I am using the Game Crafter for fulfilling the Crazier Eights Kickstarter rewards in addition to producing one hundred extra copies of the game. A strong incentive to use the Game Crafter’s bulk order fulfillment process is that it doesn’t cost anything more than the copies of the game and shipping. If I used Amazon’s order fulfillment, I would have to pay around $3 more to have each copy of the game sent out, and I would have to pay to have several copies of the game shipped to Amazon. There are three other main issues worth talking about concerning the Game Crafter’s order fulfillment process: (1) the cost, (2) how they handle special Kickstarter promotional items, and (3) how they handle corrected mistakes.
1. The cost
It costs $8.63 for the Game Crafter to produce a regular copy of Crazier Eights, but buying 250 copies of the game brings the price down to $6.76. Shipping out a copy of the regular version costs $3.77. (That’s $10.54 for a regular copy of the game). However, some versions of the game come with promo cards. It ordinarily costs between $1.01 and $1.56 for every 18 cards produced for a game. The Kickstarter version of the game has 54 cards, so it technically costs the same as the regular version of the game, which has 53 cards. However, the Limited Edition costs at least $1.01 more because it has 57 cards (and you are charged for producing 18 cards, even if you don’t use all 18 cards).
2. Kickstarter promotional rewards
One question I had about the Game Crafter’s order fulfillment process is how they would send out promo cards. I had a promo card for the Kickstarter version of the game, and the limited edition came with four promo cards. I was told in the forum that I would have to make a different version of the game with any promo cards, but that I would still get the discount for the Kickstarter rewards as though they were all the same game.
However, it didn’t work and I was told that I was given the wrong information. I was not getting the discount because the Game Crafter treated each version of the game as a separate thing, so I would have to get 250 copies of each version of the game to get the maximum discount for each version of the game. I was told that what I was supposed to do was make a game with nothing but promo cards that would be treated as a separate game and to include that with whatever other copies of the game are sent out. I would then get a discount for getting $250 copies of the game, and I would be charged for the promo cards separately (but not necessarily getting a maximum discount for them.
I told a manager at the Game Crafter about what happened and he said he would make sure that I could use different versions of the game and still get the maximum discount because of the bad instructions I was given earlier. That ended up saving me over $500.

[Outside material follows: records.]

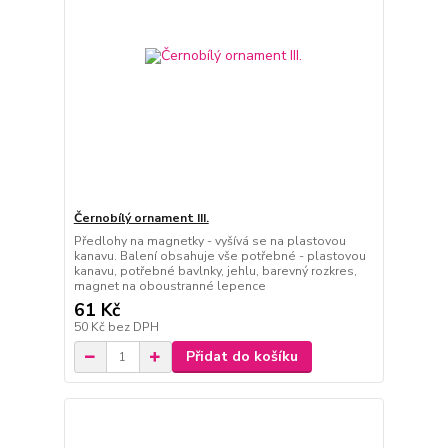
Černobílý ornament III.
Předlohy na magnetky - vyšívá se na plastovou
kanavu. Balení obsahuje vše potřebné - plastovou
kanavu, potřebné bavlnky, jehlu, barevný rozkres,
magnet na oboustranné lepence
61 Kč
50 Kč
bez DPH
Přidat do košíku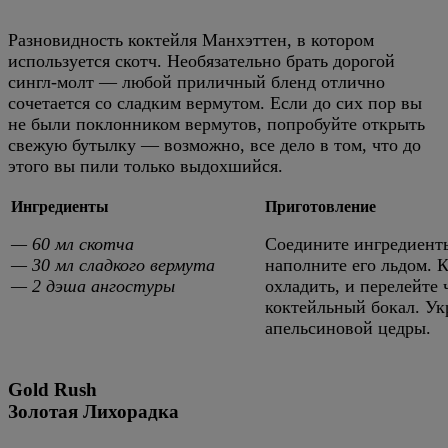
Разновидность коктейля Манхэттен, в котором
используется скотч. Необязательно брать дорогой
сингл-молт — любой приличный бленд отлично
сочетается со сладким вермутом. Если до сих пор вы
не были поклонником вермутов, попробуйте открыть
свежую бутылку — возможно, все дело в том, что до
этого вы пили только выдохшийся.
Ингредиенты
Приготовление
— 60 мл скотча
Соедините ингредиенты
— 30 мл сладкого вермута
наполните его льдом. 
— 2 дэша ангостуры
охладить, и перелейте
коктейльный бокал. Ук
апельсиновой цедры.
Gold Rush
Золотая Лихорадка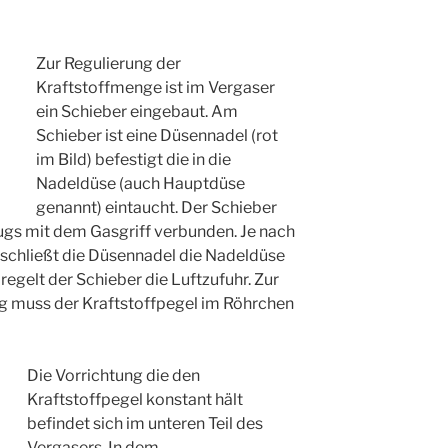
Zur Regulierung der
Kraftstoffmenge ist im Vergaser
ein Schieber eingebaut. Am
Schieber ist eine Düsennadel (rot
im Bild) befestigt die in die
Nadeldüse (auch Hauptdüse
genannt) eintaucht. Der Schieber
ugs mit dem Gasgriff verbunden. Je nach
rschließt die Düsennadel die Nadeldüse
t regelt der Schieber die Luftzufuhr. Zur
 muss der Kraftstoffpegel im Röhrchen
Die Vorrichtung die den
Kraftstoffpegel konstant hält
befindet sich im unteren Teil des
Vergasers. In dem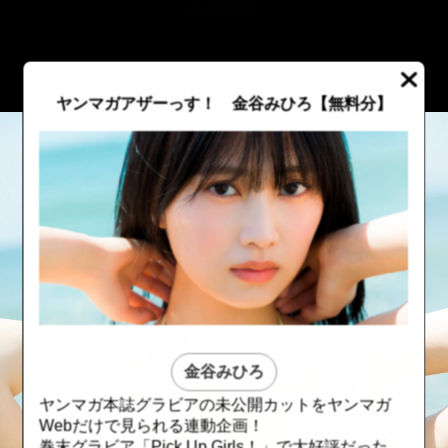
::fzkqzrz.oi
ヤンマガアザーっす！ 金谷みひろ
【無料分】
金谷みひろ
ヤンマガ本誌グラビアの未公開カットをヤンマガ
::fzkqzrz.oi
::fzkqzrz.oi
Webだけで見られる連動企画！
巻末グラビア「Pick Up Girls！」で大好評だった、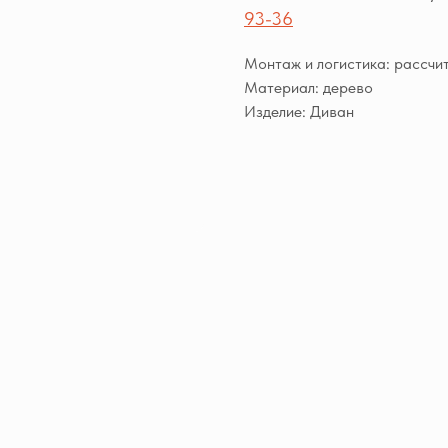
93-36
Монтаж и логистика: рассчи
Материал: дерево
Изделие: Диван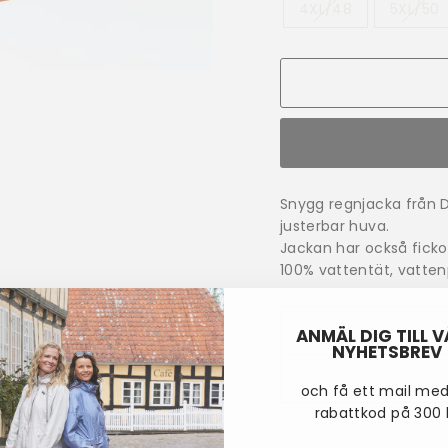
4XL/48
5XL/50
Snygg regnjacka från 
justerbar huva.
Jackan har också ficko
100% vattentät, vatte
ANMÄL DIG TILL 
NYHETSBREV
och få ett mail me
rabattkod på 300 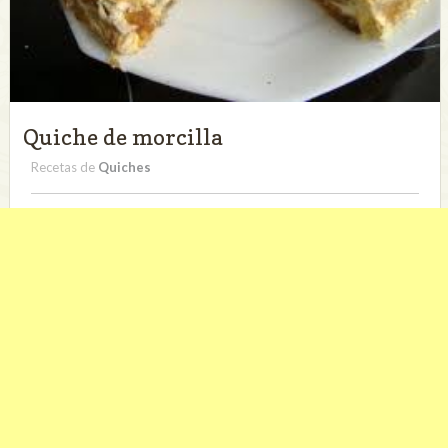
Quiche de morcilla
Recetas de
Quiches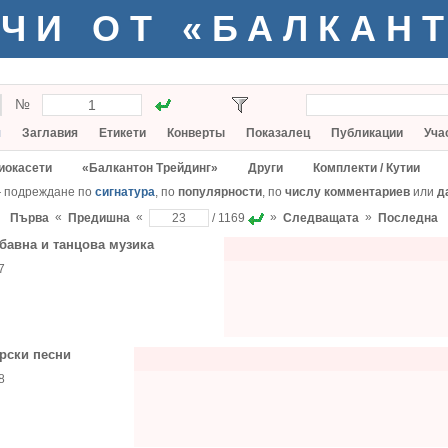
ЧИ ОТ «БАЛКАН
№
я
Заглавия
Етикети
Конверты
Показалец
Публикации
Уча
иокасети
«Балкантон Трейдинг»
Други
Комплекти / Кутии
— подреждане по
сигнатура
, по
популярности
, по
числу комментариев
или
д
«
«
»
»
Първа
Предишна
/ 1169
Следващата
Последна
бавна и танцова музика
7
рски песни
8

Another issue worth pointing out is that the way the Game Crafter is supposed to do order fulfillment is not ideal for Kickstarter rewards that include 1-4 promo cards. 1-4 promo cards that’s treated as a separate game would cost between $1.01 and $1.56 for each game sent out. I ended up getting one promo card for free for the Kickstarter version of the game and I ordered 87 copies of that version, so I saved over $87 just because they let me do things a different way than usual.
Another option would be to get the Kickstarter version of the game to sell. Rather than make 100 copies of the game to sell without the Kickstarter promo card, I could have had an additional 100 copies of the Kickstarter version with the promo card. In that case people who helped the Kickstarter campaign would be rewarded less because another 100 people who bought the game would end up with the promo card anyway (but it would also end up saving me over $87).
Note that my understanding is that Amazon fulfillment would also need a different version of the game (with unique bar codes) in order to send out unique Kickstarter promo rewards. (Or the unique promo cards would have to be in a special package with a unique bar code.) So, Amazon fulfillment’s way of dealing with Kickstarter promotions is not great for my Kickstarter campaign anyway.
3. Correcting mistakes
I found out that I made a mistake with one of the cards after I paid for order fulfillment. It is not unusual to find a mistake somewhere in your game no matter how much time you spend fixing it up. The Game Crafter required me to cancel the order & re-order the order fulfillment in order to make sure the mistake would be fixed. I assume that means that I lost my place in a queue and will have to wait a few more days for it to be manufactured.
Finally, it might be worth noting that it will take around 20 days for the Game Crafter to manufacture copies of the game (which I believe to be very fast for a game manufacturer), and that the Game Crafter’s order fulfillment process asks for the buyer’s phone number in case there is any issue when the games are shipped. I used my own phone number for all the orders because I didn’t think to ask everyone who would get a Kickstarter reward for their phone number.